Tavares: “Tariffs on Chinese vehicles imported to Europe and the US are a major trap”

The CEO of Stellantis Carlos Tavares further asserts in his speech that Chinese OEMs are on track to capture a 10% market share in Europe. How will this battle unfold?
Carlos Tavares: "Tariffs on Chinese vehicles imported to Europe and the US are a major trap"

Stellantis anticipates a fierce competition with Chinese rivals in the European electric vehicle (EV) market, forecasting significant consequences for employment and production, according to Chief Executive Carlos Tavares.

In a recent interview, Tavares expressed strong concerns as tensions escalate among Beijing, Brussels, and Washington regarding EV trade.

The European Union is set to decide next month whether to follow the United States in imposing additional tariffs on Chinese carmakers.

Recently, US officials announced plans to implement duties of up to 100 per cent on Chinese-made EVs and materials by August 1.

Tavares warned that such tariffs on Chinese vehicles imported to Europe and the United States represent “a major trap for the countries that go on that path” and will not shield Western automakers from the need to restructure to compete with lower-cost Chinese manufacturers.

The European Commission is scheduled to reveal its preliminary decision on potential tariffs on EV imports on June 5, with China threatening retaliatory taxes.

Tavares highlighted the social consequences of attempting to counter the 30 per cent cost competitiveness edge held by asian manufacturers, stating: “Governments in Europe are not willing to confront that reality right now.”

Tavares also noted that tariffs would exacerbate inflation in the regions where they are imposed, potentially affecting sales and production.

Speaking at the Reuters Events Automotive Europe conference in Munich, he remarked, “We are not talking about a Darwinian period, we are in it,” emphasizing the tough price competition with Asian rivals.

“This is not going to be easy for the dealers. It’s not going to be easy for the suppliers. It’s not going to be easy for the OEMs. As we know in Europe, everybody is talking about change as long as change is for somebody else,” Tavares added.

Italy’s nationalist government has urged Stellantis to increase its vehicle production in the country to one million units per year, up from 750,000 last year.

While Stellantis’ CEO did not directly address Italy’s demand, he underscored the looming overcapacity in the European auto sector.

Chinese automakers are projected to sell 1.5 million vehicles in Europe, capturing a ten per cent market share and equating to the output of up to ten assembly plants, Tavares said.

“If we let the share of the Chinese OEMs grow, then it’s obvious that you are going to create an overcapacity, unless you fight against that competition,” he asserted.

He also mentioned that Stellantis is engaged in “very rewarding discussions” with labour unions at its European operations, noting that the unions generally agree on the risks and strategies needed to navigate this period.

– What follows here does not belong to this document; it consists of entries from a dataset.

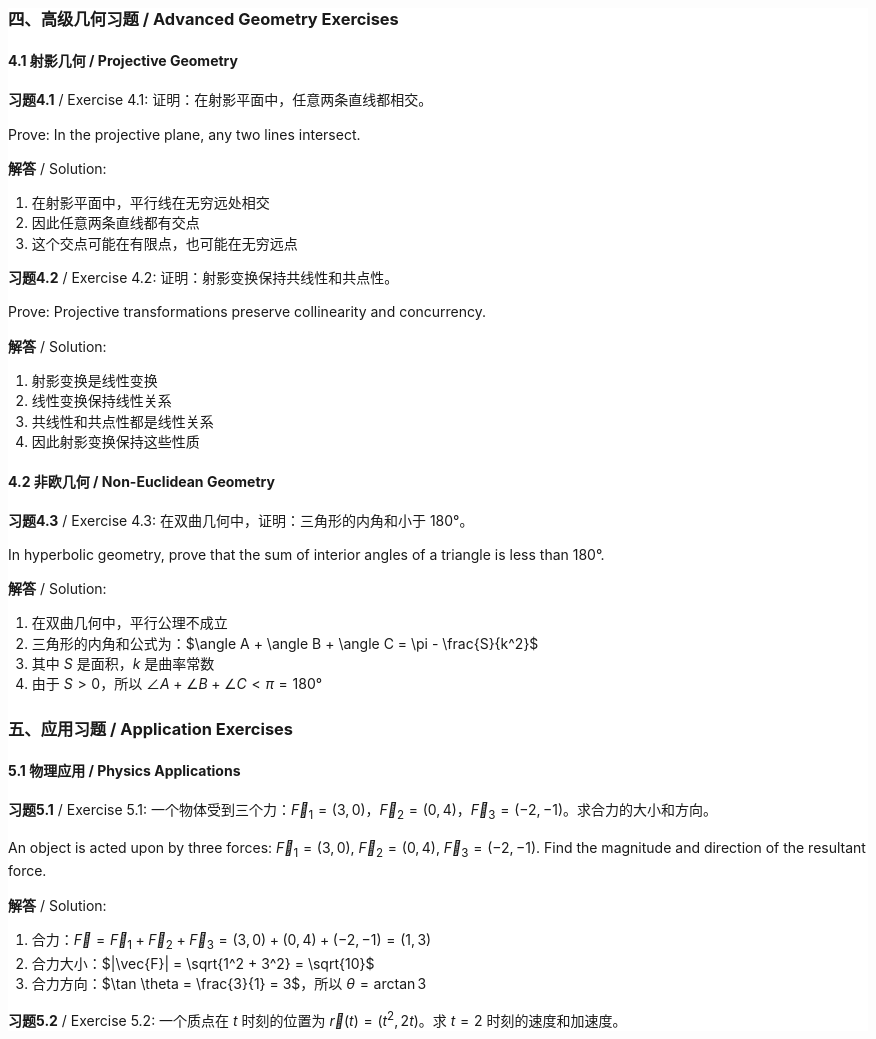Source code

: ### 四、高级几何习题 / Advanced Geometry Exercises

#### 4.1 射影几何 / Projective Geometry

**习题4.1** / Exercise 4.1:
证明：在射影平面中，任意两条直线都相交。

Prove: In the projective plane, any two lines intersect.

**解答** / Solution:

1. 在射影平面中，平行线在无穷远处相交
2. 因此任意两条直线都有交点
3. 这个交点可能在有限点，也可能在无穷远点

**习题4.2** / Exercise 4.2:
证明：射影变换保持共线性和共点性。

Prove: Projective transformations preserve collinearity and concurrency.

**解答** / Solution:

1. 射影变换是线性变换
2. 线性变换保持线性关系
3. 共线性和共点性都是线性关系
4. 因此射影变换保持这些性质

#### 4.2 非欧几何 / Non-Euclidean Geometry

**习题4.3** / Exercise 4.3:
在双曲几何中，证明：三角形的内角和小于 $180°$。

In hyperbolic geometry, prove that the sum of interior angles of a triangle is less than $180°$.

**解答** / Solution:

1. 在双曲几何中，平行公理不成立
2. 三角形的内角和公式为：$\angle A + \angle B + \angle C = \pi - \frac{S}{k^2}$
3. 其中 $S$ 是面积，$k$ 是曲率常数
4. 由于 $S > 0$，所以 $\angle A + \angle B + \angle C < \pi = 180°$

### 五、应用习题 / Application Exercises

#### 5.1 物理应用 / Physics Applications

**习题5.1** / Exercise 5.1:
一个物体受到三个力：$\vec{F}_1 = (3, 0)$，$\vec{F}_2 = (0, 4)$，$\vec{F}_3 = (-2, -1)$。求合力的大小和方向。

An object is acted upon by three forces: $\vec{F}_1 = (3, 0)$, $\vec{F}_2 = (0, 4)$, $\vec{F}_3 = (-2, -1)$. Find the magnitude and direction of the resultant force.

**解答** / Solution:

1. 合力：$\vec{F} = \vec{F}_1 + \vec{F}_2 + \vec{F}_3 = (3, 0) + (0, 4) + (-2, -1) = (1, 3)$
2. 合力大小：$|\vec{F}| = \sqrt{1^2 + 3^2} = \sqrt{10}$
3. 合力方向：$\tan \theta = \frac{3}{1} = 3$，所以 $\theta = \arctan 3$

**习题5.2** / Exercise 5.2:
一个质点在 $t$ 时刻的位置为 $\vec{r}(t) = (t^2, 2t)$。求 $t = 2$ 时刻的速度和加速度。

Last week, the company announced plans to start selling EVs from its Chinese partner Leapmotor outside China, beginning in Europe this September.

The joint venture, the first collaboration between a Western and a Chinese carmaker aimed at producing and selling EVs from a asian manufacturer outside China, is expected to help Stellantis expand its global portfolio of budget vehicles.

We will try to be Chinese ourselves, which means instead of being purely defensive vis-à-vis the Chinese offensive, we want to be part of their offensive,” Tavares concluded.